- _Задание к упражнению_
Допишите продолжение отрывка о переговорах Чемберлена с Гитлером в Бад-Годесберге, начав сразу после его последнего предложения.

- _Отрывок_
Третий фронт. Секретная дипломатия Второй мировой войны - страница 15

стр.

Но предательство уже совершилось. В 5 утра 21 сентября в Пражском Граде снова собрался кабинет, а днем Крофта вручил послам Франции и Англии новый ответ: Чехословакия капитулирует.

Получив желаемый ответ из Праги, Чемберлен 22 сентября поспешил на очередную встречу с Гитлером. На этот раз она состоялась в Бад-Годесберге. Разумеется, присутствовал неизменный сэр Горас Вильсон. Он же рассказал нашему знакомому Фрицу Хессе о том, что произошло:

— Гитлер обращался с Чемберленом как с камердинером…

Действительно, Чемберлену пришлось пережить в Бад-Годесберге еще одно унижение. Он рассчитывал, что, дав от имени Англии, Франции и Чехословакии согласие на передачу Судетской области Германии, удовлетворит вес претензии Гитлера. Но это была очередная иллюзия «умиротворителей». Они никак не могли — или не хотели — понять, что любая уступка толкает Гитлера на дальнейшие агрессивные шаги. Как мы уже знаем, Гитлер был прекрасно проинформирован о всех перипетиях дискуссий в Лондоне.

Изо дня в день Гитлеру на стол клали перехваты телефонных переговоров между Лондоном и Прагой, из которых он мог видеть: Чемберлен не заступится за Чехословакию. Вот лишь некоторые выдержки из сообщений Масарика Бенешу, переданных по телефону:

16 сентября. Лорд (Лондондерри. — Л. Б.) показал мне письмо, которое он получил от толстого фельдмаршала (Геринга. — Л. Б.). Тот писал: «Отдайте территории и разорвите союз с Россией. Тогда все будет спокойно».

19 сентября. Эти типы (Даладье и Чемберлен. — Л. Б.) еще заседают и никому ничего не говорят. И речь идет об уступке территорий. Знайте об этом!

20 сентября (перед вторым полетом Чемберлена в Германию). Старик снова пакует чемоданы и совсем озверел… Скоро все свершится.

Что именно? Оказывается, Масарик передал Бенешу английский совет: вести себя тихо, на все соглашаться. А кроме того, из телефонных перехватов стало ясно, что Чемберлен решил согласиться на требования Германии и собирается в Годесберге лишь «изобразить» упорство. О последнем Гитлер несколько лет спустя с издевкой рассказывал в кругу своей свиты:

— 22 сентября Чемберлен во время переговоров ломал комедию и даже грозил отъездом, но все же согласился уступить Германии…

Так трагедия стала превращаться в трагикомедию. Чемберлен был в полном смятении. Гитлер сказал ему, что отделение Судет его уже не интересует. Должны быть удовлетворены претензии Венгрии и Польши. Новую границу необходимо установить немедленно. 1 октября германские войска должны войти в Чехословакию. Тут же Чемберлену была передана карта с новыми границами. 24 сентября Чемберлен уехал из Бад-Годесберга, оказавшись в сложной ситуации: он готов был уступить, но форма и тон германских требований были неприемлемы для общественного мнения Англии и Франции.

- _Выдержки из записей_
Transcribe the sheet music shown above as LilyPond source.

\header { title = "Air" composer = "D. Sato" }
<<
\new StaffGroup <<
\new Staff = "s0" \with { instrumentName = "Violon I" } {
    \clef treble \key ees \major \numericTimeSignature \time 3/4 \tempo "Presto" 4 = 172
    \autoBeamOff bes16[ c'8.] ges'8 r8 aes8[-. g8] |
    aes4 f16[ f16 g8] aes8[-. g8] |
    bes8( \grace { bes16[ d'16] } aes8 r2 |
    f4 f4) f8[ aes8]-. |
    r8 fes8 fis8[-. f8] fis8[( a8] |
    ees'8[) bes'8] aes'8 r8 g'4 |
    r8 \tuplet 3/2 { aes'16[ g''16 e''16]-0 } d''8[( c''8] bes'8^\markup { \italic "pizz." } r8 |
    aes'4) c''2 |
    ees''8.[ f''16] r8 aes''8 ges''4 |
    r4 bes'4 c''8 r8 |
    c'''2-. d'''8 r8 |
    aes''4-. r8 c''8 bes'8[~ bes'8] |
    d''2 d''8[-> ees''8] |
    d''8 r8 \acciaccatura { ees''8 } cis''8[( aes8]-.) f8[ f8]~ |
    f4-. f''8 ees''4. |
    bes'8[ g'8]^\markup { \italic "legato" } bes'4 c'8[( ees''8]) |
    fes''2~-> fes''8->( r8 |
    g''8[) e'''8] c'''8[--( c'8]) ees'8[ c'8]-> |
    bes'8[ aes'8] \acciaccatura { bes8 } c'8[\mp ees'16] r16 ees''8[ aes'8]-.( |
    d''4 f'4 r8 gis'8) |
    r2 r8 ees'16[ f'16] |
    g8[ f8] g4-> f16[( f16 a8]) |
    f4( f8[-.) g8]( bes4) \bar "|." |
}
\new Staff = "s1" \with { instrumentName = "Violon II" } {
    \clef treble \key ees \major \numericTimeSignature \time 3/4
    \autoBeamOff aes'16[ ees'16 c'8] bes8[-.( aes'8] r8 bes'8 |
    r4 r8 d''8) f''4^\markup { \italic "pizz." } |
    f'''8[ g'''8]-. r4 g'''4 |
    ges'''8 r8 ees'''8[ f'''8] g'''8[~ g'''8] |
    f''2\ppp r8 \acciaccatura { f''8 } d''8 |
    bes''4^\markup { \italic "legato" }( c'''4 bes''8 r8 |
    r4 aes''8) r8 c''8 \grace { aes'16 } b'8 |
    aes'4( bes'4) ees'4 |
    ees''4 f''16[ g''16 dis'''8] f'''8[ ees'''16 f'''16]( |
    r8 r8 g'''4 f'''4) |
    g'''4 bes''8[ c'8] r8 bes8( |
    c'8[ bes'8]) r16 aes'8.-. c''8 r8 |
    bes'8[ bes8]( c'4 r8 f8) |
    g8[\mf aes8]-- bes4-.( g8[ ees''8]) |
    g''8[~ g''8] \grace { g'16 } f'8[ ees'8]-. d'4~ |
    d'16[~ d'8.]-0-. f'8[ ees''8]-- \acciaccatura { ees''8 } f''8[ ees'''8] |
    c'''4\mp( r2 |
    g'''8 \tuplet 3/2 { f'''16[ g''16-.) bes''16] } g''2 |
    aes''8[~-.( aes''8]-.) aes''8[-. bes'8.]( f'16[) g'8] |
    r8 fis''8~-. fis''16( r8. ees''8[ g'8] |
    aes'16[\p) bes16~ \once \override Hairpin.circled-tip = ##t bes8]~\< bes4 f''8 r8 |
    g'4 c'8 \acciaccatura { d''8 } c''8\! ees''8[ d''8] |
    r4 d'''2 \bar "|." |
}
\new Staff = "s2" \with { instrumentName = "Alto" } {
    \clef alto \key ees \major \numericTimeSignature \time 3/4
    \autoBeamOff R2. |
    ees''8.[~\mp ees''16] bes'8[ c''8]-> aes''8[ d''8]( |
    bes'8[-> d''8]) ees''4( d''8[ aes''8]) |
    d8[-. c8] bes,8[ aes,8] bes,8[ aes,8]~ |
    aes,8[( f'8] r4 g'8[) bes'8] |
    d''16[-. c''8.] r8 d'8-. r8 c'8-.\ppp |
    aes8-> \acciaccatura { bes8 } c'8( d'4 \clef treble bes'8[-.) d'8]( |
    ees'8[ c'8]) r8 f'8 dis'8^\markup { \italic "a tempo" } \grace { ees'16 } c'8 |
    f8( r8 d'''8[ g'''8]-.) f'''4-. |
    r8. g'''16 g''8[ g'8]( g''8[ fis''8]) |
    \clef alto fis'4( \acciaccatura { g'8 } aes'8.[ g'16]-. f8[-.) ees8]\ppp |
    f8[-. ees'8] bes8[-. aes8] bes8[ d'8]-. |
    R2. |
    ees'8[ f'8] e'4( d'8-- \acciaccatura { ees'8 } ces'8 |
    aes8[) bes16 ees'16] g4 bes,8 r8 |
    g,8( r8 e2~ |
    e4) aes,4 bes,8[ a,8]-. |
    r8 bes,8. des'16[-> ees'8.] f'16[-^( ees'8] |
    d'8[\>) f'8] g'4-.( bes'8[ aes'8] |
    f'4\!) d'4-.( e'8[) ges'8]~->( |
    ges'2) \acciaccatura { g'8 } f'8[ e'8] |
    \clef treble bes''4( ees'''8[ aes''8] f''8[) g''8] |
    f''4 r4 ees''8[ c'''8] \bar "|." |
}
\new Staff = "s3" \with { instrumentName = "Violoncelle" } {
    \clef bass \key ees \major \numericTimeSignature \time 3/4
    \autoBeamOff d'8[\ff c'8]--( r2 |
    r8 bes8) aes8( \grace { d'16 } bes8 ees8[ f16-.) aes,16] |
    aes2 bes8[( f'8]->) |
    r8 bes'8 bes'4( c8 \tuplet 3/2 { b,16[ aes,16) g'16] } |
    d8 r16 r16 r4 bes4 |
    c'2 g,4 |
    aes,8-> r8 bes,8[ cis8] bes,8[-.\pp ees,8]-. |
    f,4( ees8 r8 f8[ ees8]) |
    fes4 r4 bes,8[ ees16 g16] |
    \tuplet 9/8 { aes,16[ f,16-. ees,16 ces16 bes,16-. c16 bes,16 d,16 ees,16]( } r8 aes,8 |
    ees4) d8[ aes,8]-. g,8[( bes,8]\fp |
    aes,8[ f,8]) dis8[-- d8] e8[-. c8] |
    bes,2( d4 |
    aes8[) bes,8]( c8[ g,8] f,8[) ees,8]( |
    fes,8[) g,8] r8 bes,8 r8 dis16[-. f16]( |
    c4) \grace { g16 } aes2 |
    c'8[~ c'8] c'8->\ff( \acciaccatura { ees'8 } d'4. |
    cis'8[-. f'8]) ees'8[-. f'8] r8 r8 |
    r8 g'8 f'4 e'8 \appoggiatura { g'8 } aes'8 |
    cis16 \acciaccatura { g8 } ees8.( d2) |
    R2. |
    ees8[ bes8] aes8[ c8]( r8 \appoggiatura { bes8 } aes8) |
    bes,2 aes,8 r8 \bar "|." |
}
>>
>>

- _Результат упражнения_
Чемберлен искал выхода. Задачу «спасать положение» поручили тому же Вильсону, который немедленно вылетел в Берлин.

…Фриц Хессе рассказывал об этом визите Вильсона в весьма красочных выражениях. Сэр Горас прилетел в Берлин накануне речи, которую должен был произнести Гитлер в «Спорт-паласте». От содержания и тона речи фюрера зависело, естественно, и поведение Вильсона[7]. В случае «примирительного тона» Гитлера, Вильсон не будет агрессивен. Если Гитлер произнесет «воинственную речь», Вильсон должен был вынуть из портфеля документ, предупреждающий его о том, что Англия поддержит Чехословакию и готова мобилизовать армию.

Однако Гитлер разрушил планы сэра Гораса. Он начал беседу в самом резком тоне и набросился на Вильсона с такими резкими упреками по поводу мнимого «английского поощрения» позиции Бенеша, что Вильсон побоялся вручить ему свое «серьезное предупреждение». После этого фюрер уехал в «Спорт-паласт», оставив высокого гостя в полной растерянности. На следующий же день, когда Вильсон стал читать раздраженному Гитлеру привезенный документ, тот не обратил на него никакого внимания. Расстались они после того, как напуганный Вильсон пообещал «образумить чехов».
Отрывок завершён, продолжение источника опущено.